Sky Ferreira Downhill Lullaby

‘Downhill Lullaby’: The Ghostly Return of Sky Ferreira

Sky’s back – and more brooding than ever.

“The first song isn’t a pop song…because I really want to make a video for it (& I love it). I’m confident about all of the pop songs on my record so I decided to start with something different,” Sky Ferreira wrote earlier in March.

Consider yourselves warned.

The fullest of disclosures: I’ve been writing about, and wholeheartedly stanning, Sky Ferreira for roughly a decade. I’ve hid under tables in conference rooms during financial marketing internships to interview her on speakerphone. I’ve commuted into the city and back to see her perform at showcases well before I was living on my own. “Everything Is Embarrassing” was my favorite song of 2012, and remains one of my favorite songs of all time. Night Time, My Time was my favorite album of 2013. I helped to confirm the title of her eternally delayed second studio album, Masochism, in 2015. She seems to like me. I really like her. I say all this to say: I’m biased as fuck, and I don’t think I’m ever going to not like what she does.

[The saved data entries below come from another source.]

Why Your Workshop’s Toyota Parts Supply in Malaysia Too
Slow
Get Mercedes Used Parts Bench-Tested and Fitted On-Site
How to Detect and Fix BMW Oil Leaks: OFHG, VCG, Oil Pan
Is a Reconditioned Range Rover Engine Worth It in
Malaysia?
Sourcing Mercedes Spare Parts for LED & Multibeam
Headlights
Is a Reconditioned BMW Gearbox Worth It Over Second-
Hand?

“Downhill Lullaby,” released on Wednesday (March 27), is the long, long, long awaited return of Sky, after a seemingly endless series of delays and setbacks since 2014, through vast stretches of time when it felt like it might just not ever happen again.

But it did. It’s here. And it is, indeed, not a pop song.

Instead, Sky’s swerved, as Britney would say, even further into the artsy-fartsy lane, opting to supply #SomethingMoreCinematic.

It’s all things ghostly and moody and gothic, diving even deeper into the Night Time, filled with haunting strings and eerie vocals, at times recalling the rawness of Fiona Apple and the densest spaces of Lana Del Rey‘s Ultraviolence – and, of course, all things David Lynch. (“I walked with the fire” – a Twin Peaks: Fire Walk with Me reference, perhaps?)

That’s what I hear, anyway. And then there’s a bunch of musical influences that I’ve admittedly never heard of and can’t speak to: “Here’s what I actually based it off of: George Antheil, Krzysztof Penderecki, Mica Levi & John Cale,” she clarified on Twitter on the day of release.

If it sounds like Sky’s drowning on the track, there’s reason: the inspiration is watery – lakes, specifically.

“Lakes kind of terrify me…in a lake, by yourself, you look at the bottom and it’s murky and still and you can’t really see anything or feel anything—and if you do, it’s fucking terrifying. It always feels like something will grab you and pull you under,” she told Pitchfork.

She also compared the process of creating the increasingly chaotic track to Fantasia: “You know how all the brooms are making a gigantic mess and the water starts rising and rising and rising and rising? It was sort of like that: Magical, but at the same time, ‘What is going on?’ And then cleaning it all up.”

Is “Downhill Lullaby” a single? Not in the traditional sense. Cannot say it’s a “bop,” no. Won’t be played on radio! It is undeniably a bold choice for a first taste of new, non-feature, non-cover Sky Ferreira music in six years, for sure. And while the production is really gorgeous and intricately crafted (she detailed her maddeningly long approval process for songs in that Pitchfork profile, and it shows), the song plays more like a soundtrack offering than a standalone serving. There will undeniably be some backlash for opting to take the obtuse route after all these years.

But then, there’s still Something About Sky that draws me in, even when she’s at her most abstract and un-singalong-able.

“Downhill Lullaby” is an intriguing way to begin. I like that she’s setting the tone of this record, on her own terms. And besides, she’s promised “more poppy” things to come on Mashochism in that same Pitchfork interview: “It’s very big, but also very violent…but not all the songs are super-dark.”

I’ve waited this long. I can wait even longer for the “more poppy” stuff to surface. I suppose that’s the masochist in me.